You can watch the keynote and sessions here. There were a lot of announcements, so I will focus on the ones I think matter most for folks like us who manage campaigns day-to-day.
Automation and machine learning
This theme has been consistent for years and, honestly, it is only accelerating. I have mixed feelings about it — on one hand, automation saves us a ton of time; on the other hand, it sometimes feels like Google is slowly taking the steering wheel away from practitioners (I might be wrong, but that is how it feels from my seat).
Starting with Google Search, which contributes about 75% of ad revenue:
Google continues to push the combination of Broad match (for keywords) + responsive search ads (for creative) + smart bidding (for bids). If you have been resisting broad match, I think it is getting harder to ignore at this point.
Beyond search, Performance Max got another spotlight. Advertisers can now leverage inventory across YouTube, Discovery, Display, Gmail, Maps, and Search. More importantly, you can now run A/B tests using Experiments to understand Performance Max's actual impact. This was something a lot of us had been asking for, so I am glad they listened.
Optiscore (those auto-generated optimization suggestions) will expand to cover all campaign types, including Performance Max.
The Insights page is also getting more useful. Audience insights will soon support first-party data like Customer Match, helping you understand which customer lists actually drive performance.
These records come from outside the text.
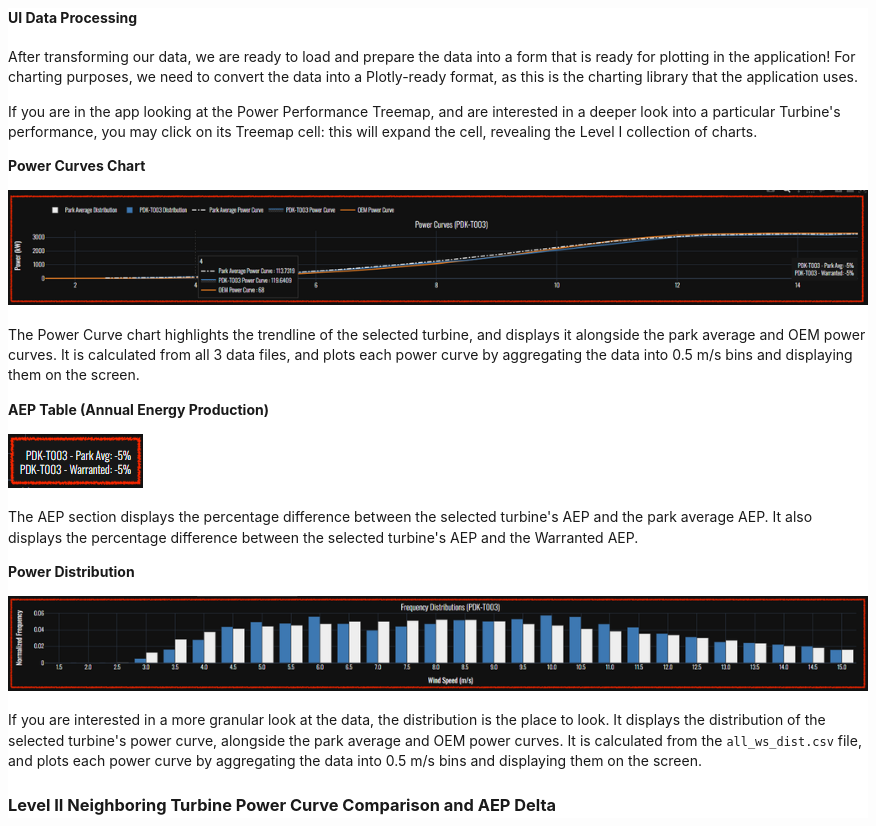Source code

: #### UI Data Processing

After transforming our data, we are ready to load and prepare the data into a form that is ready for plotting in the application! For charting purposes, we need to convert the data into a Plotly-ready format, as this is the charting library that the application uses.

If you are in the app looking at the Power Performance Treemap, and are interested in a deeper look into a particular Turbine's performance, you may click on its Treemap cell: this will expand the cell, revealing the Level I collection of charts.


**Power Curves Chart**

![image](images/power_curve_level_1_pc_annot.png)

The Power Curve chart highlights the trendline of the selected turbine, and displays it alongside the park average and OEM power curves. It is calculated from all 3 data files, and plots each power curve by aggregating the data into 0.5 m/s bins and displaying them on the screen.

**AEP Table (Annual Energy Production)**

![image](images/power_curve_level_1_aep_annot.png)

The AEP section displays the percentage difference between the selected turbine's AEP and the park average AEP. It also displays the percentage difference between the selected turbine's AEP and the Warranted AEP.

**Power Distribution**

![image](images/power_curve_level_1_dist_annot.png)

If you are interested in a more granular look at the data, the distribution is the place to look. It displays the distribution of the selected turbine's power curve, alongside the park average and OEM power curves. It is calculated from the `all_ws_dist.csv` file, and plots each power curve by aggregating the data into 0.5 m/s bins and displaying them on the screen.


### Level II Neighboring Turbine Power Curve Comparison and AEP Delta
From my experience managing campaigns across APAC and now the US, first-party data insights are where the real gold is.
Privacy-safe measurement
Later this year, Google will launch My Ad Center for consumers — a one-stop shop for people to control their ad experience.
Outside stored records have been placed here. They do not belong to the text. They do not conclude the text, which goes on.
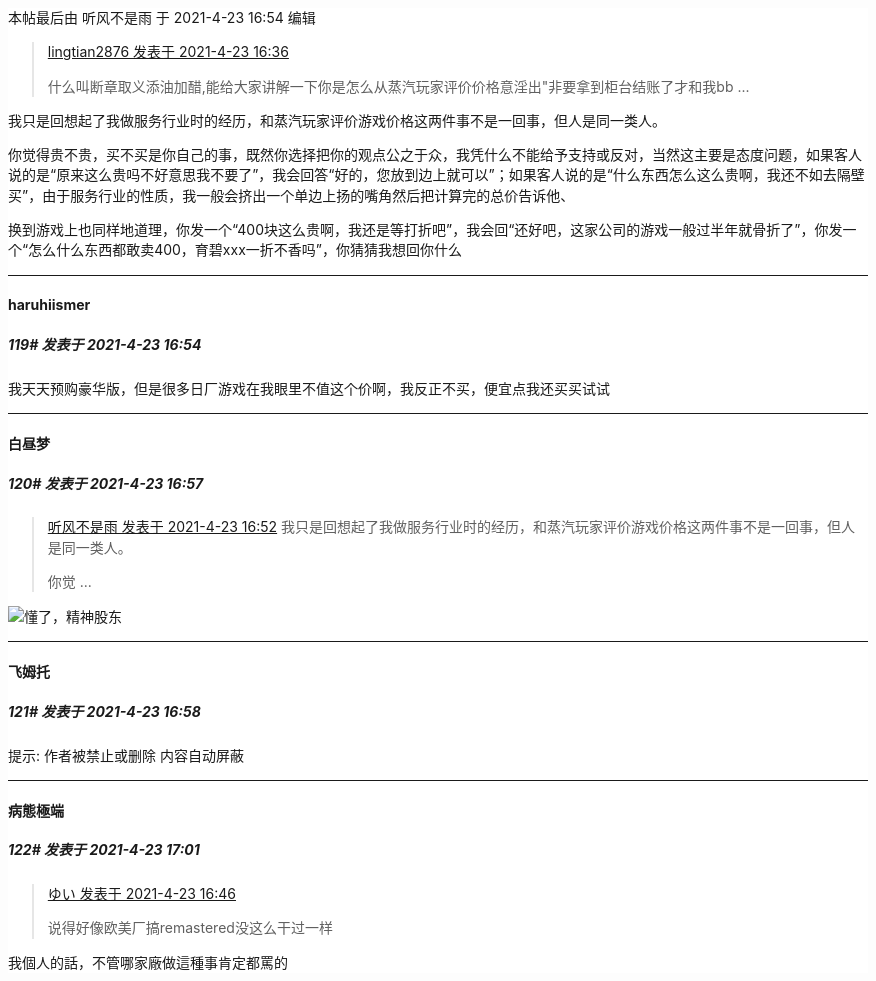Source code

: 
 本帖最后由 听风不是雨 于 2021-4-23 16:54 编辑 
<blockquote><a href="httphttps://bbs.saraba1st.com/2b/forum.php?mod=redirect&amp;goto=findpost&amp;pid=51036342&amp;ptid=2000599" target="_blank">lingtian2876 发表于 2021-4-23 16:36</a>

什么叫断章取义添油加醋,能给大家讲解一下你是怎么从蒸汽玩家评价价格意淫出"非要拿到柜台结账了才和我bb ...</blockquote>
我只是回想起了我做服务行业时的经历，和蒸汽玩家评价游戏价格这两件事不是一回事，但人是同一类人。

你觉得贵不贵，买不买是你自己的事，既然你选择把你的观点公之于众，我凭什么不能给予支持或反对，当然这主要是态度问题，如果客人说的是“原来这么贵吗不好意思我不要了”，我会回答“好的，您放到边上就可以”；如果客人说的是“什么东西怎么这么贵啊，我还不如去隔壁买”，由于服务行业的性质，我一般会挤出一个单边上扬的嘴角然后把计算完的总价告诉他、

换到游戏上也同样地道理，你发一个“400块这么贵啊，我还是等打折吧”，我会回“还好吧，这家公司的游戏一般过半年就骨折了”，你发一个“怎么什么东西都敢卖400，育碧xxx一折不香吗”，你猜猜我想回你什么


-----

####  haruhiismer  
##### 119#       发表于 2021-4-23 16:54


我天天预购豪华版，但是很多日厂游戏在我眼里不值这个价啊，我反正不买，便宜点我还买买试试


-----

####  白昼梦  
##### 120#       发表于 2021-4-23 16:57


<blockquote><a href="httphttps://bbs.saraba1st.com/2b/forum.php?mod=redirect&amp;goto=findpost&amp;pid=51036533&amp;ptid=2000599" target="_blank">听风不是雨 发表于 2021-4-23 16:52</a>
我只是回想起了我做服务行业时的经历，和蒸汽玩家评价游戏价格这两件事不是一回事，但人是同一类人。

你觉 ...</blockquote>
<img src="https://static.saraba1st.com/image/smiley/face2017/067.png" referrerpolicy="no-referrer">懂了，精神股东




-----

####  飞姆托  
##### 121#       发表于 2021-4-23 16:58

提示: 作者被禁止或删除 内容自动屏蔽


-----

####  病態極端  
##### 122#       发表于 2021-4-23 17:01


<blockquote><a href="httphttps://bbs.saraba1st.com/2b/forum.php?mod=redirect&amp;goto=findpost&amp;pid=51036446&amp;ptid=2000599" target="_blank">ゆい 发表于 2021-4-23 16:46</a>

说得好像欧美厂搞remastered没这么干过一样</blockquote>
我個人的話，不管哪家廠做這種事肯定都罵的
Google's three core principles for privacy-safe measurement:
- Consented
- First party
- Modeled
On the tagging front, Google introduced a new solution that combines Google Ads and Google Analytics tagging. I have to admit, the current tagging setup has been a headache for most of my clients, so any simplification is welcome.
Enhanced conversion continues to be pushed as a long-term solution and will soon be available for leads. This is a big deal for B2B clients — something I have been watching closely given how much of our business touches B2B.
For app marketers (especially on iOS), Google's "on-device conversion measurement" from April was reiterated during the breakout session.
Conversion modeling will expand to compensate for signal loss. And the conversion lift study (including CLS for Search) will become self-serve later this year — which, if it works well, could be a game-changer for proving incrementality without needing a Google rep to set it up for you.
The importance of commerce
Commerce was a major focus again this year, though I think last year's GML gave it even more stage time. Here are the notable announcements:
- Loyalty program integration to Google Ads
- Swipeable shopping ads in search
- Shoppable video ads on YouTube Shorts
- AR in Search
- A faster checkout experience
- Reach new potential loyalty program customers with Performance Max
If you are running e-commerce campaigns, the YouTube Shorts integration is the one I would pay closest attention to. Short-form video is eating the internet right now and Google clearly does not want to cede that ground to TikTok.
Other announcements
- Connected TV ads: Google audiences for connected TV via Display and Video 360, working across Hulu, Peacock, YouTube, and others. "In a few months, you'll be able to power your CTV campaigns with the same affinity, in-market and demographic audiences you've been using for your digital ads for years." More info here.
- Video action campaigns and app campaigns will automatically scale to YouTube Shorts.
- Video ads will be included in Discovery.
- Consolidated asset library across multiple ad formats.
Overall, I think the theme this year is clear: more automation, more privacy-first solutions, and more commerce integrations. Whether that excites or worries you probably depends on how much you enjoy having granular control over your campaigns :P
What caught your eye from GML this year? Anything you are excited (or nervous) about?